The global concern of flesh and blood people is how to make capital serve man and not vise versa. It might be too late.
Posted by: Va Boy | Wednesday, 14 October 2009 at 06:14 AM
Interpretation. Konde is not being a 100% good CPDM operative. Let me tell you a secret, Mr Alain Dipoko. All Southern Cameroonians at their core are SCNC sympathizers. That includes Dr. Konde and Mr. Yang. You cannot trust what you green jumpers call anglophones. The only difference between The Kondes, the Yangs and me is faith and confidence. I have total confidence and contempt for you amphibians. They have been intimidated by 50 years of your empty braggadocio. It is just a matter of time, they shall all come across. Do not waste your time. Remember, you can never trust an anglo.
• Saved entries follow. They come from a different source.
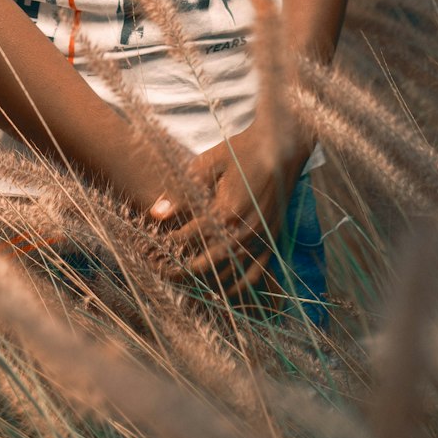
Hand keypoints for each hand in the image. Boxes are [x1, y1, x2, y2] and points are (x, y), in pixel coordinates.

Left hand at [150, 120, 309, 303]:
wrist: (281, 145)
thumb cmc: (242, 150)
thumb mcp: (209, 163)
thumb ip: (183, 191)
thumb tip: (156, 214)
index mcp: (228, 209)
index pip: (192, 235)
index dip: (173, 241)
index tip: (159, 242)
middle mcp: (245, 228)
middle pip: (209, 260)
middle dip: (185, 268)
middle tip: (166, 271)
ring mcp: (261, 237)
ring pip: (231, 270)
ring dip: (209, 280)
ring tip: (188, 283)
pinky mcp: (273, 239)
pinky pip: (256, 273)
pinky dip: (240, 286)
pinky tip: (226, 292)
BTW, you are wasting your friggin time bull shittin around here. Go raise your tadpoles and stay out of our way.
Posted by: VA Boy | Sunday, 18 October 2009 at 12:28 PM
Let me put it another way. Konde is another VA Boy at the end of the day. The man is just a typical kid trying to please an irresponsible absent father. When he gets over this phase, he will return to his roots in Isokolo and forget trying to please Bassas who do not give a shit about him. Never trust an anglo, even if he shares your ethnicity. At the end of the day, his Southern Cameroonianness trumps his enthnicity. Damn.
Posted by: VA Boy | Sunday, 18 October 2009 at 12:32 PM
I wonder which anglophone you will rely on now if as you claim,Konde is rejected.Are they no birds of a feather?
Posted by: The herald | Monday, 19 October 2009 at 07:36 AM
In other words which anglophone will heed to your egocentric froggy culture? Friends today,enemies tomorrow? After all,both of us are flies to the gods,they kill us for their sport!!!